In 1938 Manny Shinwell slapped Tory MP Robert Tatton Bower in the Commons over an antisemitic slur. It came after Bower told him to ‘Go back to Poland!’ during a debate on the Spanish civil war
Shinwell took it as an antisemitic remark and proceeded to cross the floor and punch Bower in the face
How the ‘undignified incident’ was reported….
Is not the hon. Gentleman’s answer just a piece of humbug, and will he stop this hypocrisy? Why does not the hon. Member answer?
The hon. Member knows quite well that that is not a proper way to put a supplementary question.
On a point of Order. If the hon. Member persists in indulging in half truths, it is the only way to address him.
Go back to Poland.
On a point of Order. Is it in order for an hon. Member of this House to suggest to another hon. Member that he should return to another country instead of this country, to Poland, suggesting that he belongs to Poland?

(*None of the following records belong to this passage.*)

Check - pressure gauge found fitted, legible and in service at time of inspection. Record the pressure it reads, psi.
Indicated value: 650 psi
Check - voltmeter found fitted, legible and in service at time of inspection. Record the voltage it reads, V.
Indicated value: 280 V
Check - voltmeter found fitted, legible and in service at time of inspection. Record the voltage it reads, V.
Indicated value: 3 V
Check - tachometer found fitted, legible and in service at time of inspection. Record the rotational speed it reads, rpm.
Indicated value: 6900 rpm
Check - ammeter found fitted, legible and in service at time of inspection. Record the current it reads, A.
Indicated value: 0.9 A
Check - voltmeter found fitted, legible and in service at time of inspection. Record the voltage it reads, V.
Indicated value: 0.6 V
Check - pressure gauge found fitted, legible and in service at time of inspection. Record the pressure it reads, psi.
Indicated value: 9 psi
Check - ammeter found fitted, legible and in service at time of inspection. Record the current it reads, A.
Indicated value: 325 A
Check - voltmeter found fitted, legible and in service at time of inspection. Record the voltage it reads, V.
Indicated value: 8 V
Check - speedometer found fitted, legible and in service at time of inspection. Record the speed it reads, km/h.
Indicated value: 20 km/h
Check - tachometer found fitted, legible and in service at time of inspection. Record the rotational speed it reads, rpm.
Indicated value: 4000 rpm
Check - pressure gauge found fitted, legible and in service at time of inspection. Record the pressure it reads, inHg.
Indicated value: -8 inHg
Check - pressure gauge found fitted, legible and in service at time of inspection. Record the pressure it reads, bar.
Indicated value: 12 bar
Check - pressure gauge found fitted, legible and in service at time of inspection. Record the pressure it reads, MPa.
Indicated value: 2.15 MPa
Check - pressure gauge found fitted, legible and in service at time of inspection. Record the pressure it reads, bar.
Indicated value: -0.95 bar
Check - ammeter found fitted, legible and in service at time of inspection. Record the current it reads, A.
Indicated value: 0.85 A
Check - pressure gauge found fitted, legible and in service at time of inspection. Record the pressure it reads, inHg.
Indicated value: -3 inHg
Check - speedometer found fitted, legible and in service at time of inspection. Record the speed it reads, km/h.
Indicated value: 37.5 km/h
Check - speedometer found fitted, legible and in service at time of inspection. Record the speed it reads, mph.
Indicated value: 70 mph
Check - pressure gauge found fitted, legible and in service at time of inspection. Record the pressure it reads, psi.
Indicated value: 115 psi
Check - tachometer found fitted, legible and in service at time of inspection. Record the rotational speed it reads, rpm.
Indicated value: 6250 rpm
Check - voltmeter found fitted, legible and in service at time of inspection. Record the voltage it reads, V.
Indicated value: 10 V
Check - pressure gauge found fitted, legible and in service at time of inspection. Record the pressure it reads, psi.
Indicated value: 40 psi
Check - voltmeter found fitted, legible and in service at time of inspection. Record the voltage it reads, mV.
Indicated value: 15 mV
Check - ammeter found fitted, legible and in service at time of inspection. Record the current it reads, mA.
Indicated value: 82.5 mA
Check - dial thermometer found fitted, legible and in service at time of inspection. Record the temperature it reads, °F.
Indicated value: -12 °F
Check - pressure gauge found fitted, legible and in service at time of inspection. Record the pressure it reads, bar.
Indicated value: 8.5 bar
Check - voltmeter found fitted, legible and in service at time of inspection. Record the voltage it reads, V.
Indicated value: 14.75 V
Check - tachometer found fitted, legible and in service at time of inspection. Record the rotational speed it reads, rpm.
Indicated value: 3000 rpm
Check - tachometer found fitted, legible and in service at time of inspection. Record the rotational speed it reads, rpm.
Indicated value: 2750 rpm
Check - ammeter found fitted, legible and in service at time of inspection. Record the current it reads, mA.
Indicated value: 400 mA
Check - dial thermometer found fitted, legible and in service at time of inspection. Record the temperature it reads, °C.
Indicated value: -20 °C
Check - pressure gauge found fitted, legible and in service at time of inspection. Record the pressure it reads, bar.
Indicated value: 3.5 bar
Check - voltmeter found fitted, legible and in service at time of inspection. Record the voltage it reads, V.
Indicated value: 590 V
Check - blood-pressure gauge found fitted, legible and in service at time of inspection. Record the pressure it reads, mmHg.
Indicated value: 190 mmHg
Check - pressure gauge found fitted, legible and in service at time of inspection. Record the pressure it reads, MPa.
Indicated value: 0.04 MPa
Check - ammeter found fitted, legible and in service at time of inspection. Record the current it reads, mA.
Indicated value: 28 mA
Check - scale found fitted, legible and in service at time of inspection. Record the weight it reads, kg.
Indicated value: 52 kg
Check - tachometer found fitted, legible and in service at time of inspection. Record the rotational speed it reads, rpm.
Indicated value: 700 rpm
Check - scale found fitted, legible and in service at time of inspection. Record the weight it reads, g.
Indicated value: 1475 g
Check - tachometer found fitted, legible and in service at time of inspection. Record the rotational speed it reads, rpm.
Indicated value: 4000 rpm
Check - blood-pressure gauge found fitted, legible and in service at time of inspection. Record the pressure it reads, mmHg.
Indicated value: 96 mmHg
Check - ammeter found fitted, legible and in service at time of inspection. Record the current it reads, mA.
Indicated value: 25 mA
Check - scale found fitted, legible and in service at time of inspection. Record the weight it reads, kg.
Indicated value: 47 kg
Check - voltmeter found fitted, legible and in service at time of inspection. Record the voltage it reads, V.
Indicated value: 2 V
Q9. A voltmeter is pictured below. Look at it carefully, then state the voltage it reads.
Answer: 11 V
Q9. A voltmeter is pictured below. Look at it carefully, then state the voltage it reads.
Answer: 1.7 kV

At this juncture the hon. Member for Seaham (Mr. SHINWELL) crossed the Floor of the House and struck the hon. and gallant Member for Cleveland(Commander BOWER) a blow on the face.
Sir William Davison
Is it in order in this House for a Member sitting on any bench, let alone the Front Opposition Bench, to go across the House and assault a Member, and may I ask you to order that hon. Member to get out of the House?
May I make a personal explanation? The hon. and gallant Gentleman grossly insulted me, in a manner which was quite unwarranted. I was born in this country. I am a British subject, and the hon. and gallant Gentleman has no right to make the personal reference to me that he did. It seems that the method I took was the only protection open to me.
I did not very distinctly hear what the hon. and gallant Gentleman said, but I understand that what he did say was grossly out of order and ought not to have been said by anyone, but that does not justify the hon. Gentleman in assaulting him. Both were so thoroughly disorderly, that I propose to ignore them if the hon. Members will apologise.
With very great respect, I offer my humble apology to you, Sir, and your position in the Chair. I recognise that the action that I took was taken in a fit of temper. Nevertheless, I think there was some justification for it. I beg humbly to apologise to you, Sir.
I must ask the hon. Member to make his apology to the House.
I am very glad to apologise, through you, to the House.
May I be allowed to say that I think my remark might have been taken as provocative, and I should like to apologise, or I would have apologised to the hon. Gentleman if he had had the courtesy to remain to hear my apology. As he is not here I am afraid I cannot do it, but I should like to apologise to the House and to say that, as far as I am concerned, I think that the hon. Gentleman’s conduct has done him a great deal more harm than it has done me.
The Daily Mirror reported that
‘Mr. Shinwell walked to the bar of the House and beckoned Commander Bower to follow, The Commander remained in his place,’
An Express journalist added
‘Although Mr Shinwell is tough and husky, my money would be on the commander’s reach if they ever care to carry this promising opening further and make a match of it’
Shinwell defended his actions:
‘I could not have picked a more powerful opponent but at fifty- three I am prepared to stand up to Commander Bower, a much younger and more powerful man’
‘I am not in the least afraid of standing up to the Commander or any other Tory in support of my principles’
The Times argued that the situation had ‘not helped’ the Labour Party and sided with Commander Bower
‘the real surprise is that Mr Shinwell was not suspended. There was general agreement that Commander Bower in most difficult circumstances had shown remarkable self-control in not retaliating’
But Shinwell concluded
‘I can stand for a great deal, but personal insults I will not tolerate from any man’
‘Even if my grandfather dirt come from Poland and even if I am a Jew, what concern is that of anyone?’